INFORMATION SUPPLIED START
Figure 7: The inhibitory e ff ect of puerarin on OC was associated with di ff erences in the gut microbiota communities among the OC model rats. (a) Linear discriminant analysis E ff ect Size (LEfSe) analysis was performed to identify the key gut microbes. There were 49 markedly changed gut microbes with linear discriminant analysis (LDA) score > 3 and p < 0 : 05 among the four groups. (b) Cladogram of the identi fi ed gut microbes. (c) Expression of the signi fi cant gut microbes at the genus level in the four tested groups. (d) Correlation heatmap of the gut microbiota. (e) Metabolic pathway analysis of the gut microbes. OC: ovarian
INFORMATION SUPPLIED END
INFORMATION SUPPLIED START
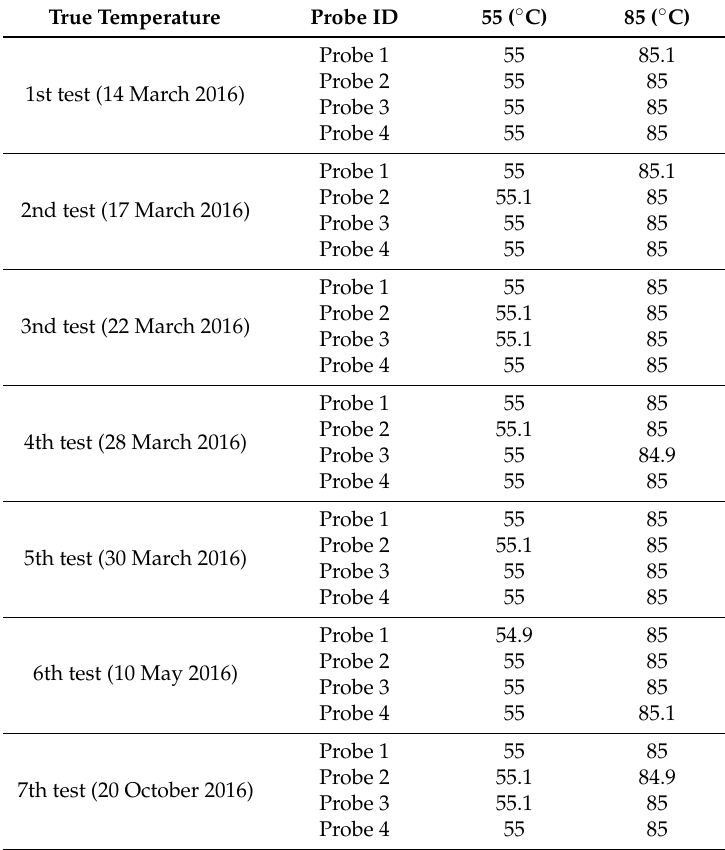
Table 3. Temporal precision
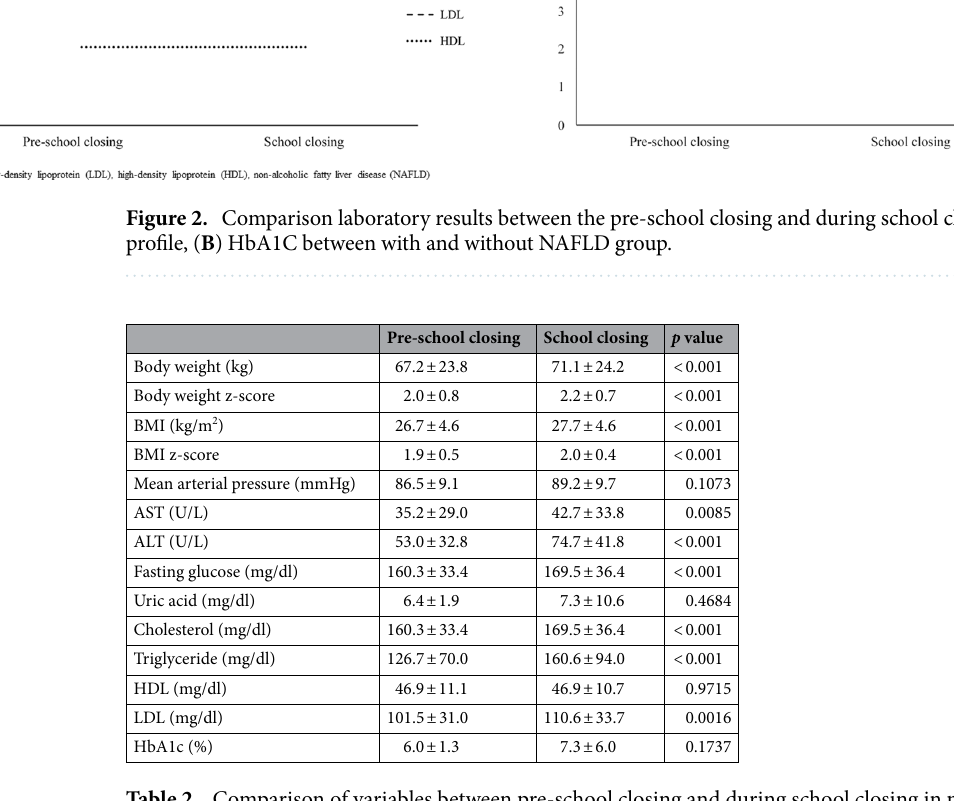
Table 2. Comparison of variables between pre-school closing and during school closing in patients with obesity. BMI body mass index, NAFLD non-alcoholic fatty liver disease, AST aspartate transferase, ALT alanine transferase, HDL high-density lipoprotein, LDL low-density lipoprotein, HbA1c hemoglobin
INFORMATION SUPPLIED END
:: TASK OBJECTIVE ::
Please go through the data above and copy each line that has the word "with".

:: PROBLEM SOLUTION ::
Figure 7: The inhibitory e ff ect of puerarin on OC was associated with di ff erences in the gut microbiota communities among the OC model rats. (a) Linear discriminant analysis E ff ect Size (LEfSe) analysis was performed to identify the key gut microbes. There were 49 markedly changed gut microbes with linear discriminant analysis (LDA) score > 3 and p < 0 : 05 among the four groups. (b) Cladogram of the identi fi ed gut microbes. (c) Expression of the signi fi cant gut microbes at the genus level in the four tested groups. (d) Correlation heatmap of the gut microbiota. (e) Metabolic pathway analysis of the gut microbes. OC: ovarian
Table 2. Comparison of variables between pre-school closing and during school closing in patients with obesity. BMI body mass index, NAFLD non-alcoholic fatty liver disease, AST aspartate transferase, ALT alanine transferase, HDL high-density lipoprotein, LDL low-density lipoprotein, HbA1c hemoglobin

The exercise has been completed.